Talia Jane, a YELP/EAT24 customer service employee earning minimum wage, recently authored an open letter to her company’s CEO detailing her financial straits and eviscerating the company’s employment practices. To no surprise, her employment was ended, and her letter has become Internet fodder with responses ranging from mockery to support.
Her letter raises awareness of the real struggle of living on minimum wage in a pricey urban area, but surely it surely isn’t the savviest way to ask for a raise. For example, she made it clear that she needed more money and asked the CEO (and readers) to pay her bills, but she never actually asked for a raise. How do you get a raise if you never ask for one? For starters, recreational complaining rarely works. This open letter is a playbook for what not to do. So, what should you do to score a raise or something else you really need from your employer? Here are three ways to play it well.
Offer a solution
Requests that start with a complaint don’t usually end with in a positive outcome. But requests that never get beyond complaint are sure to end badly too. As Tina Fey said, “Don’t just sit around raising questions and pointing out obstacles. We’ve all worked with that person. That person is a drag.” So, don’t just identify the problem; find a solution.
I learned this lesson while working as an intern for one of my heroes – Kerry Patterson, the brilliant educator and a New York Times bestselling author. On this particular day, I was editing a marketing brochure that Kerry had written. I did the usual edit. I found and fixed typos and grammatical errors. I rewrote a few sentences that were awkward. I then stumbled onto a particularly troublesome tangle of words. I tried a couple of times to rewrite the sentences, but I couldn’t think of anything better than what Kerry had written. I figured Kerry, with his great big brain, would know best how to fix it. So I labeled it as awkward by noting the standard editorial term, “AWK,” in the margin. I completed my work and returned the document to Kerry’s desk.
About an hour later, Kerry came marching down the hall toward my office, burst across the threshold and came right up to my desk. Without so much as a “hello,” he dropped the document in front of me with a dramatic thump, looked me straight in the eye and said, “Don’t ever give me an “A-W-K” without an “F-I-X!” With a twinkle in his eye, the consummate teacher turned around and left my office.

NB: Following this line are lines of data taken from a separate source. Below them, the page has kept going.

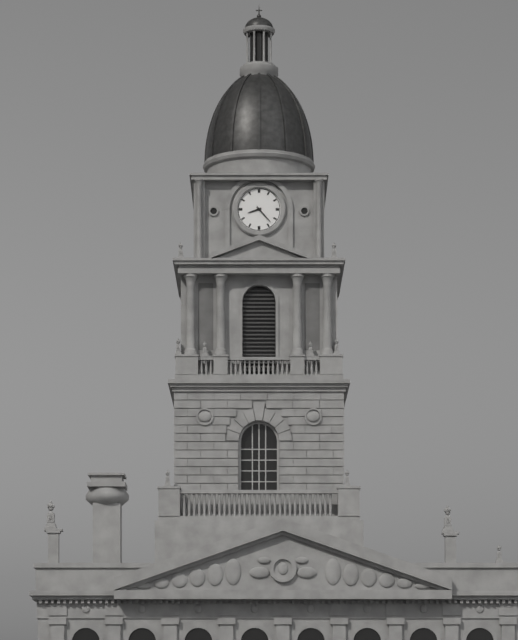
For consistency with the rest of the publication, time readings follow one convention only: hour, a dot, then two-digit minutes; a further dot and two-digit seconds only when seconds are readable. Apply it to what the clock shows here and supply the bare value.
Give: 8.23
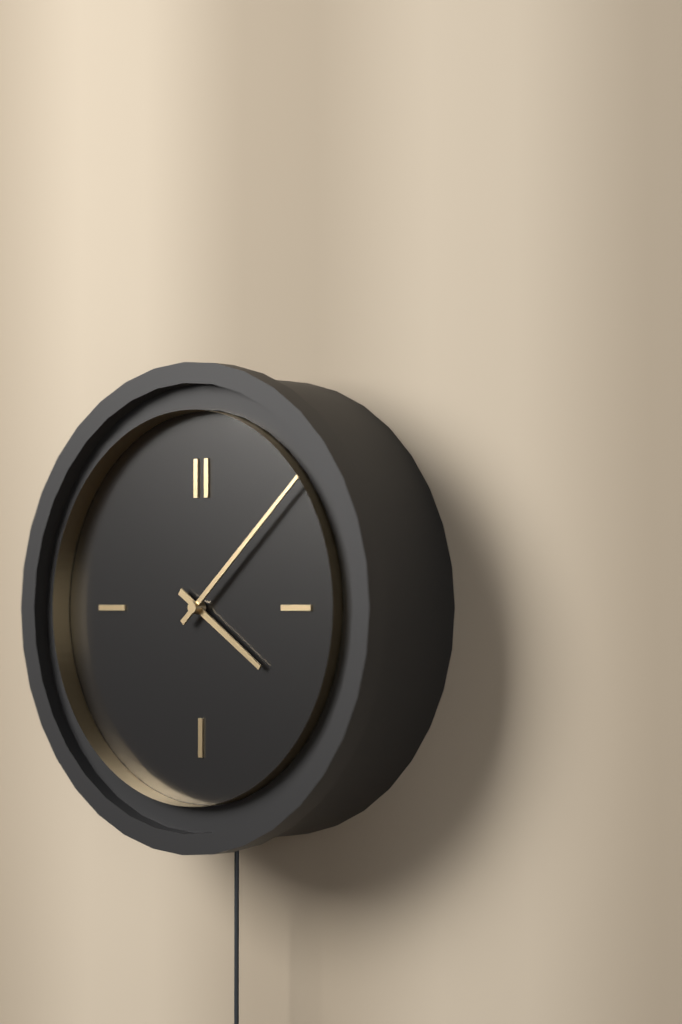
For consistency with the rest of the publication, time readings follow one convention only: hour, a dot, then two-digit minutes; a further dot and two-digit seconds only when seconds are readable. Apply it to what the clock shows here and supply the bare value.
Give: 4.08
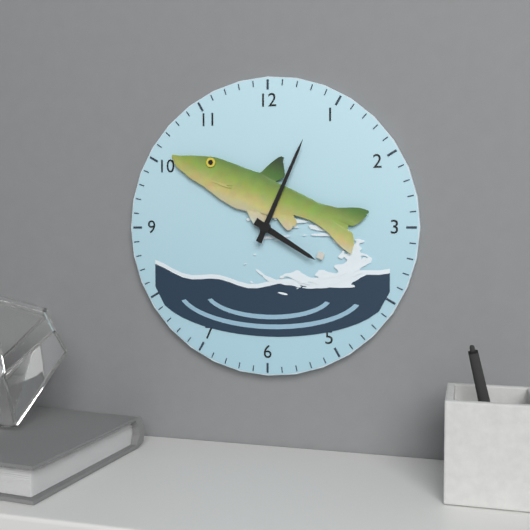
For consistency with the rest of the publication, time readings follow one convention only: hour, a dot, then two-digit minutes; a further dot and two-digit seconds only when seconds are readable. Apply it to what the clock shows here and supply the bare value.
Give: 4.04
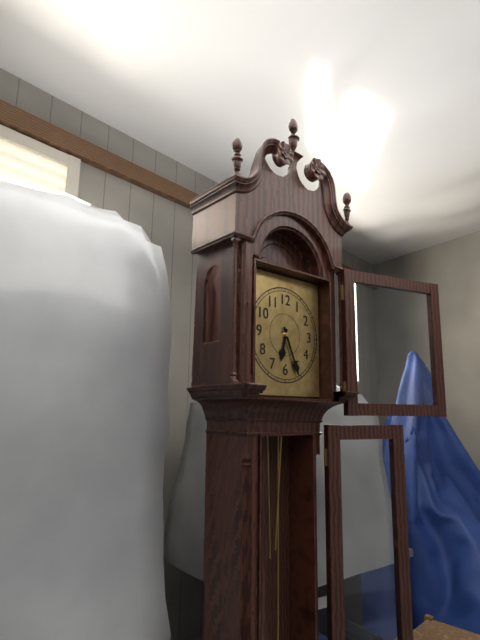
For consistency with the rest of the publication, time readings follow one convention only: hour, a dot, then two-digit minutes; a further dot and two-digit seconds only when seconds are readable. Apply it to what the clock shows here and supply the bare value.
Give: 6.26
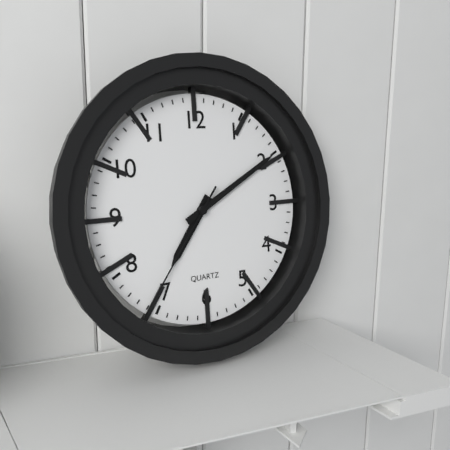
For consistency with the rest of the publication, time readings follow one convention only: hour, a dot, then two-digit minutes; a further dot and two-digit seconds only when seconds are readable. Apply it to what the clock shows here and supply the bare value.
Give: 7.10.36
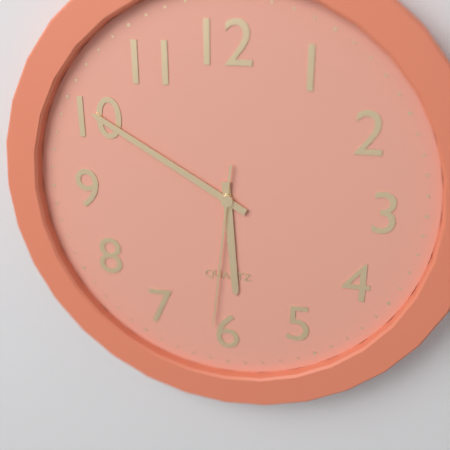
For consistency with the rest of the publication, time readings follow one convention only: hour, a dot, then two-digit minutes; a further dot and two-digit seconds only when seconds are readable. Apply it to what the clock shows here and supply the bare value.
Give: 5.50.31
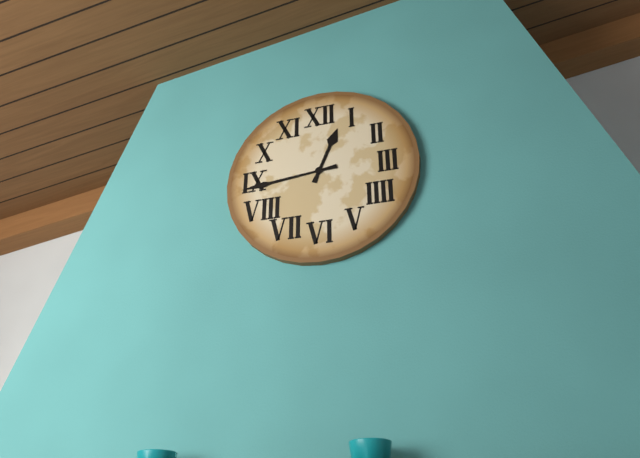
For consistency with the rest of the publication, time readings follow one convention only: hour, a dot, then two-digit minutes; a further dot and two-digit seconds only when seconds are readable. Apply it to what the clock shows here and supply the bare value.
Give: 12.44
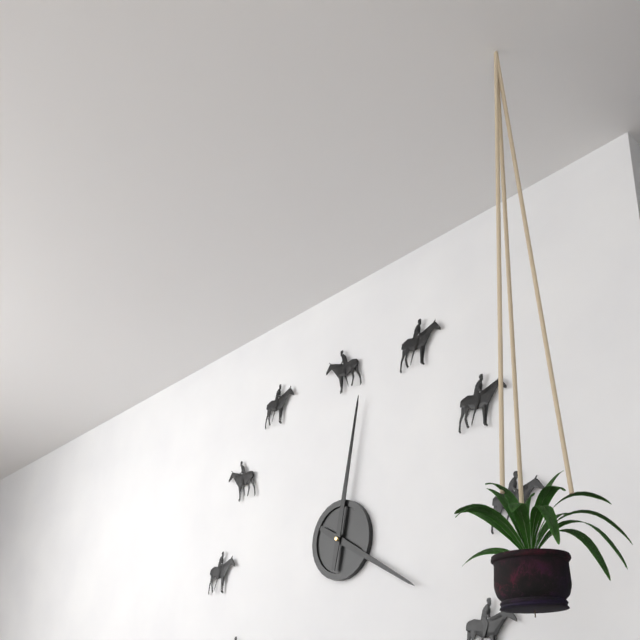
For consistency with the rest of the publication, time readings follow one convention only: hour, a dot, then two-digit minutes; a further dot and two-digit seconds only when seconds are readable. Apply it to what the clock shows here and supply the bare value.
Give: 4.02
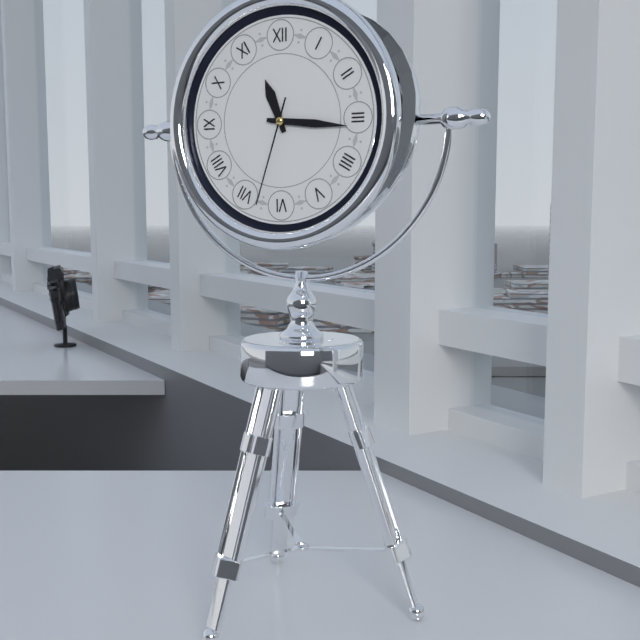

Point taken. I worked a little harder, fixed the awkward sentences, snuck back into Kerry’s office and returned the now-complete edit to his desk. Kerry taught me perhaps the most valuable lesson of my career: Never give someone an “A-W-K” without an “F-I-X.” For example, Talia saying that she can’t afford the bridge tolls to get to work is an A-W-K; proposing a shuttle service or asking if she could occasionally work from home until she earns a salary increase is an F-I-X.
Get the timing right
Most job seekers know that the best time to look for a job is when you have one. But it also appears that the best time to ask for a raise is when you are happy. The findings from a 2015 PayScale salary survey revealed that the best time to ask for a raise is when you are happy in your job – not once you start disliking it. The survey found that 41% of satisfied employees asked for a raise, and almost half (44%) got what they asked for. However, less than 20% of employees who were dissatisfied with their jobs received their requested raise. Not surprisingly, employees who were dissatisfied with their jobs were more likely to ask for raises. So time your request when you are happy with your job or your boss. In Talia’s situation, instead of drafting a rant letter, she should have collected positive feedback and started a conversation about what she needed —in this case, a raise — to keep doing great work.
Make it easy to say yes
When asking for any type of compensation, know the constraints that your boss is facing. Asking your bosses for something they cannot do will only remind them of their powerlessness to help. Asking them for something that they actually can grant will give them the pleasure of helping. Even better, asking them for something that is on the outer edge of what they can do provides them the satisfaction of having been an advocate and an agent. And, it gives you the best outcome. Once again, in Talia’s case her boss may not have been able to grant an immediate raise, but perhaps he/she could have advocated for her to work from home 3 days a week to reduce commuting costs and time.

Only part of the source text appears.